First you will need to download the modeling_gpt.py file from the repo. Once that's been done, you can define another file and use the following code to generate text from the model:

```python
from modeling_gpt import GPTLanguageModel
from transformers import AutoTokenizer
import torch

model_name = "orature/ALIF-Base-100M"
model = GPTLanguageModel.from_pretrained(model_name)
tokenizer = AutoTokenizer.from_pretrained(model_name)

# For text generation
prompt_urdu = "ایک دفعہ کا ذکر ہے کہ " # "Once upon a time, "
inputs = tokenizer.encode(prompt_urdu)
inputs_tensor = torch.tensor(inputs).unsqueeze(0)  # Add batch dimension

# Generate text
outputs = model.generate(inputs_tensor, max_new_tokens=64, temperature=0.7)
outputs_tensor = torch.tensor(outputs).unsqueeze(0)
generated_text = tokenizer.decode(outputs_tensor[0].squeeze().tolist())

print(f"Prompt: {prompt_urdu}")
print(f"Generated Text: {generated_text}")
```

## Model Description

**ALIF Base 100M** is designed to generate coherent and contextually relevant Urdu text. It leverages a custom Urdu tokenizer trained on the ALIF-Urdu-Corpus and was pretrained on a large corpus of diverse Urdu text.

**Key Features:**
*   Optimized for Urdu language nuances.
*   Strong foundational capabilities for further fine-tuning (for base models)
*   Capable of generating next tokens in a sequence, making it suitable for various text generation tasks.
*   Part of a series aiming to provide efficient and accessible SLMs for Urdu.

## Intended Uses & Limitations

**Intended Uses:**
*   **Text Generation:** Creative writing, content generation, story completion in Urdu.
*   **Research:** Base for further research in Urdu NLP, low-resource language modeling.
*   **Fine-tuning:** Can be fine-tuned for specific downstream tasks like sentiment analysis, summarization, or domain-specific chatbots in Urdu.
*   **Educational Purposes:** Understanding SLM behavior for Urdu.
*   
**Limitations:**
*   The model is primarily trained on Urdu and may not perform well on other languages or code-switched text unless specifically designed for it (e.g., an Ur-En variant).
*   As a base generative model, it may generate plausible-sounding but incorrect or nonsensical information (hallucinations).
*   The model may reflect biases present in the training data.

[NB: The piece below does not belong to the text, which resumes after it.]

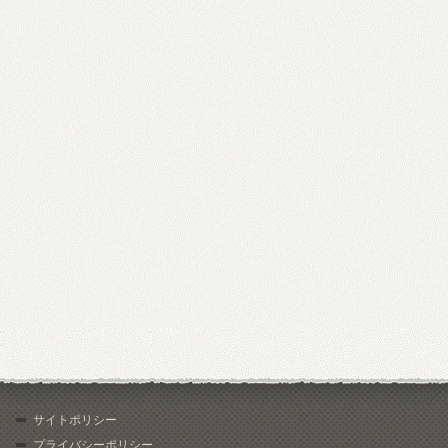
サイトポリシー
プライバシーポリシー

The ALIF-Urdu-Corpus was curated from diverse sources, but biases (e.g., societal, gender, regional) may still exist.
*   Performance on highly specific or technical domains may be limited without further fine-tuning.
*   The model does not have real-time knowledge and its information is limited to its training data.
*   Safety: While efforts are made to curate data, the model might generate offensive, harmful, or inappropriate content. Users should implement appropriate safeguards for downstream applications.

**Out-of-Scope Uses:**
*   Generating high-stakes advice (medical, legal, financial) without human oversight.
*   Impersonation or generating misleading information.
*   Applications that could lead to harm or discrimination.
*   Complex scientific, technical, mathematical, or legal reasoning without further fine-tuning.
*   Any use that violates ethical guidelines or legal standards.